Here’s what I can say with confidence. College is supposed to challenge you — to present you with new ideas and give you new ways of thinking. If we believe what we’re told in these articles, Jesse Kilgore reacted poorly to that challenge because it demonstrated that the mythology he had build his identity around defending was exposed as a lie. So he grew depressed to the point of suicide.

That, however, is not the fault of the college or the intellectual challenges that go along with it. It would be the fault of mythmongers who convinced Jesse to invest his entire ego in evangelizing a fairy tale. Which makes using Jesse’s death to attack on atheism, biology, college, and education represensible — these are the very things that, if Jesse had been exposed to them and allowed to work things out for himself could have given him the tools to handle the complexities of the real world.

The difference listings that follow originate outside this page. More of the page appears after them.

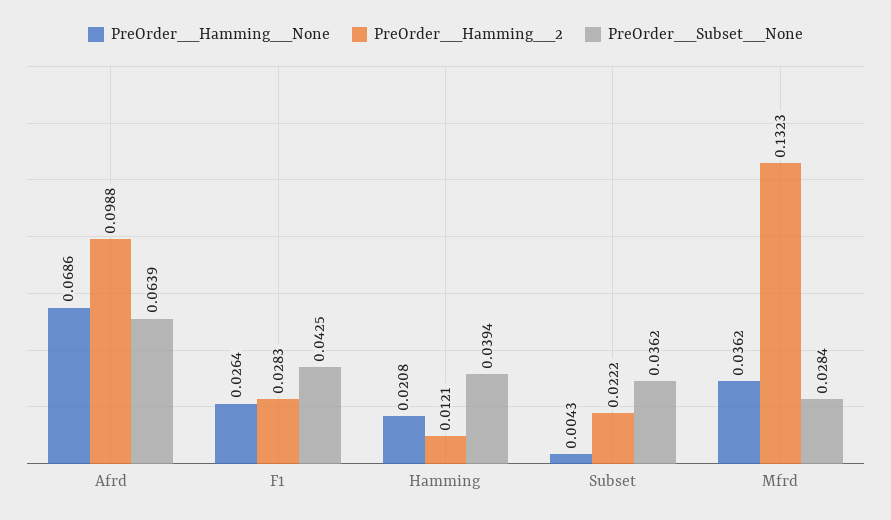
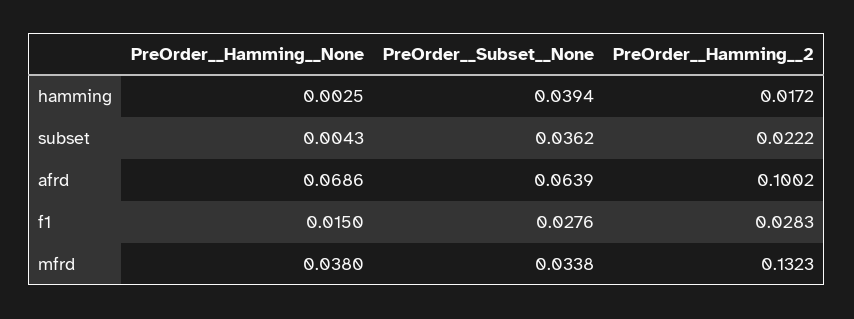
  {
    "PreOrder__Hamming__None": {
      "Afrd": 0.0686,
-     "F1": 0.0264,
+     "F1": 0.015,
-     "Hamming": 0.0208,
+     "Hamming": 0.0025,
      "Subset": 0.0043,
-     "Mfrd": 0.0362
+     "Mfrd": 0.038
    },
    "PreOrder__Hamming__2": {
-     "Afrd": 0.0988,
+     "Afrd": 0.1002,
      "F1": 0.0283,
-     "Hamming": 0.0121,
+     "Hamming": 0.0172,
      "Subset": 0.0222,
      "Mfrd": 0.1323
    },
    "PreOrder__Subset__None": {
      "Afrd": 0.0639,
-     "F1": 0.0425,
+     "F1": 0.0276,
      "Hamming": 0.0394,
      "Subset": 0.0362,
-     "Mfrd": 0.0284
+     "Mfrd": 0.0338
    }
  }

There is real danger in buying into this kind of mythology even if it is well-intentioned; if my guesses about what happened to poor Jesse Kilgore are right, growing up in a balkanized, ultra-Christianized subculture that excluded it created in him a psychological framework that, once its central support was exposed for what it was, made death seem preferable to life.

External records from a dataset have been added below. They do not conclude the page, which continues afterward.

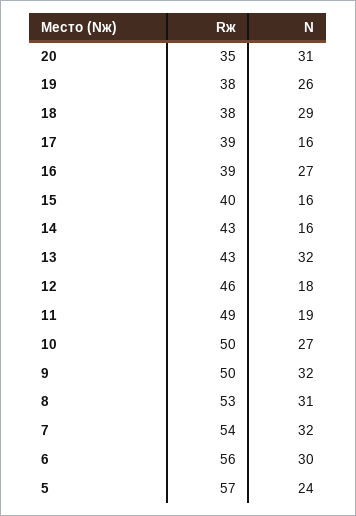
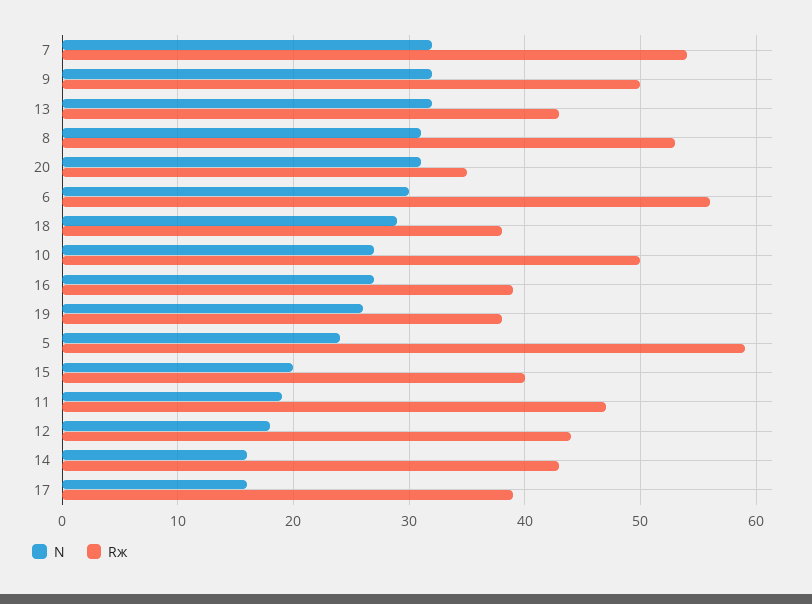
  {
    "Rж": {
      "20": 35,
      "19": 38,
      "18": 38,
      "17": 39,
      "16": 39,
      "15": 40,
      "14": 43,
      "13": 43,
-     "12": 46,
+     "12": 44,
-     "11": 49,
+     "11": 47,
      "10": 50,
      "9": 50,
      "8": 53,
      "7": 54,
      "6": 56,
-     "5": 57
+     "5": 59
    },
    "N": {
      "20": 31,
      "19": 26,
      "18": 29,
      "17": 16,
      "16": 27,
-     "15": 16,
+     "15": 20,
      "14": 16,
      "13": 32,
      "12": 18,
      "11": 19,
      "10": 27,
      "9": 32,
      "8": 31,
      "7": 32,
      "6": 30,
      "5": 24
    }
  }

UPDATE: Apparently, Chaplain Keith Kilgore was, and may still be, a member of something called the Presidential Prayer Team. Perhaps another piece of the overall picture.

* I hesitate to link to a photograph of Jesse here. You can see it in Jesse’s blog, which survives him. I would post it because the intelligence and happiness of this young man is obvious from his picture; I would post it as a sign of respect for him. But I fear that in the event that his family stumbles across this blog, which has a very different view from that which they would prefer to see, they would take it as an offense. Now, I do challenge some of what Keith Kilgore says about the situation here, but not from a place of disrespect. Because Mr. Kilgore’s son is recently dead, and because he seems intent on blaming an unnmaed biology professor, Richard Dawkins, and atheists generally for his son’s death, it is easy to anticipate an emotional response to what I write today. If you are reading this post, Mr. Kilgore, please understand that no disrespect to you or your son is intended herein, and know that you and your family have my deep sympathies. I write to suggest that your anger is misplaced and that you take a step back to examine the motives of the people who are giving you this sure-to-be-very temporary burst of publicity.

Burt Likko

Pseudonymous Portlander. Homebrewer. Atheist. Recovering litigator. Recovering Republican. Recovering Catholic. Recovering divorcé. Recovering Former Editor-in-Chief of Ordinary Times. House Likko's Words: Scite Verum. Colite Iusticia. Vivere Con Gaudium.

One Comment

  1. I know this was tough to write, but it had to be done and and you did it very well. I think you’re exactly right about Chaplain Kilgore. He’s lashing out. But I can’t pretend that in his shoes I’d do any better. No one knows how they’ll deal with that real-world hell until they’ve been there. Awful and tragic.